What you need to do: I'd like every entry returned exactly as it is, with the images left out.

Information provided:
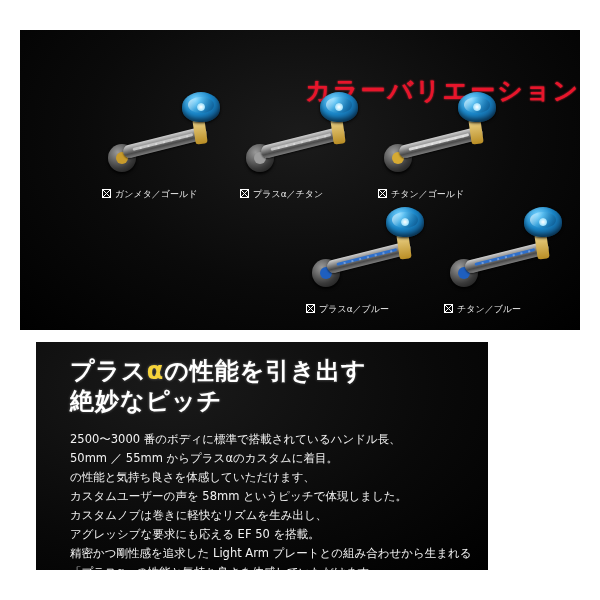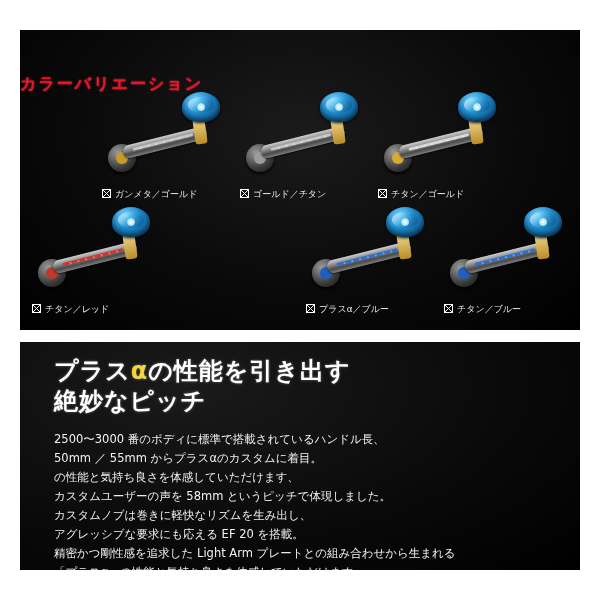--- a/index.html
+++ b/index.html
@@ -11,22 +11,22 @@
   .page{position:relative;width:600px;height:600px;background:#fff;}
 
   
   .panel-top{
     position:absolute;left:20px;top:30px;width:560px;height:300px;
     background:#060606;
     background-image:radial-gradient(ellipse at 50% 35%, #1b1b1b 0%, #0a0a0a 55%, #000 100%);
     overflow:hidden;
   }
   .headline{
-    position:absolute;top:44px;left:0;width:100%;text-align:left;
-    color:#e8152b;font-size:16px;letter-spacing:2px;
+    position:absolute;top:44px;left:0;width:100%;text-align:right;
+    color:#e8152b;font-size:25px;letter-spacing:2px;
     font-family:"DejaVu Sans", sans-serif;font-weight:bold;
     text-shadow:0 0 2px #ff2a3c;
   }
 
   
   .grid{position:absolute;left:0;top:62px;width:100%;}
   .row{position:relative;height:115px;text-decoration:underline;}
   .cell{position:absolute;width:140px;height:115px;}
   .r1 .cell{top:0;}
   .r2 .cell{top:0;}
@@ -81,21 +81,21 @@
   .label .mk{
     display:inline-block;width:9px;height:9px;margin-right:4px;vertical-align:-1px;
     background:
       linear-gradient(45deg,transparent 44%,#fff 44%,#fff 56%,transparent 56%),
       linear-gradient(-45deg,transparent 44%,#fff 44%,#fff 56%,transparent 56%);
     border:1px solid #fff;box-sizing:border-box;
   }
 
   
   .panel-bottom{
-    position:absolute;left:20px;top:342px;width:560px;height:228px;
+    position:absolute;left:36px;top:342px;width:452px;height:228px;
     background:#060606;
     background-image:radial-gradient(ellipse at 30% 20%, #1a1a1a 0%, #090909 60%, #000 100%);
     overflow:hidden;
   }
   .sub-title{
     position:absolute;left:34px;top:14px;width:500px;
     color:#ffffff;font-size:24px;line-height:30px;font-weight:bold;
     font-family:"DejaVu Sans", sans-serif;letter-spacing:1px;
     text-shadow:0 0 3px rgba(255,255,255,.35);
   }
@@ -144,21 +144,21 @@
             <div class="arm">
               <div class="stripe" style="background:#c8c8c8"></div>
                 <div class="dots"></div>
             </div>
             <div class="post" style="background:linear-gradient(180deg,#f0d890,#b98d24)"></div>
             <div class="knob">
                 <div class="swirl"></div>
                 <div class="core"></div>
               </div>
           </div>
-          <div class="label"><span class="mk"></span><span>ゴールド／チタン</span></div>
+          <div class="label"><span class="mk"></span><span>プラスα／チタン</span></div>
         </div>
 
         <div class="cell" style="left:354px">
           <div class="handle">
             <div class="hub">
                 <div class="cap" style="background:#d6aa33"></div>
               </div>
             <div class="arm">
               <div class="stripe" style="background:#dcdcdc"></div>
                 <div class="dots"></div>
@@ -167,37 +167,20 @@
             <div class="knob">
                 <div class="swirl"></div>
                 <div class="core"></div>
               </div>
           </div>
           <div class="label"><span class="mk"></span><span>チタン／ゴールド</span></div>
         </div>
       </div>
 
       <div class="row r2">
-        <div class="cell" style="left:8px">
-          <div class="handle">
-            <div class="hub">
-                <div class="cap" style="background:#c0392b"></div>
-              </div>
-            <div class="arm">
-              <div class="stripe" style="background:#d23030"></div>
-                <div class="dots"></div>
-            </div>
-            <div class="post" style="background:linear-gradient(180deg,#f0d890,#b98d24)"></div>
-            <div class="knob">
-                <div class="swirl"></div>
-                <div class="core"></div>
-              </div>
-          </div>
-          <div class="label"><span class="mk"></span><span>チタン／レッド</span></div>
-        </div>
 
 
         <div class="cell" style="left:282px">
           <div class="handle">
             <div class="hub">
                 <div class="cap" style="background:#1f5fbf"></div>
               </div>
             <div class="arm">
               <div class="stripe" style="background:#2a6fd0"></div>
                 <div class="dots"></div>
@@ -238,19 +221,19 @@
       <span>プラス</span><span class="alpha">α</span><span>の性能を引き出す</span><br>
       <span>絶妙なピッチ</span>
     </div>
 
     <div class="body-text">
       <div>2500〜3000 番のボディに標準で搭載されているハンドル長、</div>
       <div>50mm ／ 55mm からプラスαのカスタムに着目。</div>
       <div>の性能と気持ち良さを体感していただけます、</div>
       <div>カスタムユーザーの声を 58mm というピッチで体現しました。</div>
       <div>カスタムノブは巻きに軽快なリズムを生み出し、</div>
-      <div>アグレッシブな要求にも応える EF 20 を搭載。</div>
+      <div>アグレッシブな要求にも応える EF 50 を搭載。</div>
       <div>精密かつ剛性感を追求した Light Arm プレートとの組み合わせから生まれる</div>
       <div>「プラスα」の性能と気持ち良さを体感していただけます。</div>
     </div>
   </div>
 
 </div>
 
 </body></html>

Output below:
--- a/index.html
+++ b/index.html
@@ -11,22 +11,22 @@
   .page{position:relative;width:600px;height:600px;background:#fff;}
 
   
   .panel-top{
     position:absolute;left:20px;top:30px;width:560px;height:300px;
     background:#060606;
     background-image:radial-gradient(ellipse at 50% 35%, #1b1b1b 0%, #0a0a0a 55%, #000 100%);
     overflow:hidden;
   }
   .headline{
-    position:absolute;top:44px;left:0;width:100%;text-align:left;
-    color:#e8152b;font-size:16px;letter-spacing:2px;
+    position:absolute;top:44px;left:0;width:100%;text-align:right;
+    color:#e8152b;font-size:25px;letter-spacing:2px;
     font-family:"DejaVu Sans", sans-serif;font-weight:bold;
     text-shadow:0 0 2px #ff2a3c;
   }
 
   
   .grid{position:absolute;left:0;top:62px;width:100%;}
   .row{position:relative;height:115px;text-decoration:underline;}
   .cell{position:absolute;width:140px;height:115px;}
   .r1 .cell{top:0;}
   .r2 .cell{top:0;}
@@ -81,21 +81,21 @@
   .label .mk{
     display:inline-block;width:9px;height:9px;margin-right:4px;vertical-align:-1px;
     background:
       linear-gradient(45deg,transparent 44%,#fff 44%,#fff 56%,transparent 56%),
       linear-gradient(-45deg,transparent 44%,#fff 44%,#fff 56%,transparent 56%);
     border:1px solid #fff;box-sizing:border-box;
   }
 
   
   .panel-bottom{
-    position:absolute;left:20px;top:342px;width:560px;height:228px;
+    position:absolute;left:36px;top:342px;width:452px;height:228px;
     background:#060606;
     background-image:radial-gradient(ellipse at 30% 20%, #1a1a1a 0%, #090909 60%, #000 100%);
     overflow:hidden;
   }
   .sub-title{
     position:absolute;left:34px;top:14px;width:500px;
     color:#ffffff;font-size:24px;line-height:30px;font-weight:bold;
     font-family:"DejaVu Sans", sans-serif;letter-spacing:1px;
     text-shadow:0 0 3px rgba(255,255,255,.35);
   }
@@ -144,21 +144,21 @@
             <div class="arm">
               <div class="stripe" style="background:#c8c8c8"></div>
                 <div class="dots"></div>
             </div>
             <div class="post" style="background:linear-gradient(180deg,#f0d890,#b98d24)"></div>
             <div class="knob">
                 <div class="swirl"></div>
                 <div class="core"></div>
               </div>
           </div>
-          <div class="label"><span class="mk"></span><span>ゴールド／チタン</span></div>
+          <div class="label"><span class="mk"></span><span>プラスα／チタン</span></div>
         </div>
 
         <div class="cell" style="left:354px">
           <div class="handle">
             <div class="hub">
                 <div class="cap" style="background:#d6aa33"></div>
               </div>
             <div class="arm">
               <div class="stripe" style="background:#dcdcdc"></div>
                 <div class="dots"></div>
@@ -167,37 +167,20 @@
             <div class="knob">
                 <div class="swirl"></div>
                 <div class="core"></div>
               </div>
           </div>
           <div class="label"><span class="mk"></span><span>チタン／ゴールド</span></div>
         </div>
       </div>
 
       <div class="row r2">
-        <div class="cell" style="left:8px">
-          <div class="handle">
-            <div class="hub">
-                <div class="cap" style="background:#c0392b"></div>
-              </div>
-            <div class="arm">
-              <div class="stripe" style="background:#d23030"></div>
-                <div class="dots"></div>
-            </div>
-            <div class="post" style="background:linear-gradient(180deg,#f0d890,#b98d24)"></div>
-            <div class="knob">
-                <div class="swirl"></div>
-                <div class="core"></div>
-              </div>
-          </div>
-          <div class="label"><span class="mk"></span><span>チタン／レッド</span></div>
-        </div>
 
 
         <div class="cell" style="left:282px">
           <div class="handle">
             <div class="hub">
                 <div class="cap" style="background:#1f5fbf"></div>
               </div>
             <div class="arm">
               <div class="stripe" style="background:#2a6fd0"></div>
                 <div class="dots"></div>
@@ -238,19 +221,19 @@
       <span>プラス</span><span class="alpha">α</span><span>の性能を引き出す</span><br>
       <span>絶妙なピッチ</span>
     </div>
 
     <div class="body-text">
       <div>2500〜3000 番のボディに標準で搭載されているハンドル長、</div>
       <div>50mm ／ 55mm からプラスαのカスタムに着目。</div>
       <div>の性能と気持ち良さを体感していただけます、</div>
       <div>カスタムユーザーの声を 58mm というピッチで体現しました。</div>
       <div>カスタムノブは巻きに軽快なリズムを生み出し、</div>
-      <div>アグレッシブな要求にも応える EF 20 を搭載。</div>
+      <div>アグレッシブな要求にも応える EF 50 を搭載。</div>
       <div>精密かつ剛性感を追求した Light Arm プレートとの組み合わせから生まれる</div>
       <div>「プラスα」の性能と気持ち良さを体感していただけます。</div>
     </div>
   </div>
 
 </div>
 
 </body></html>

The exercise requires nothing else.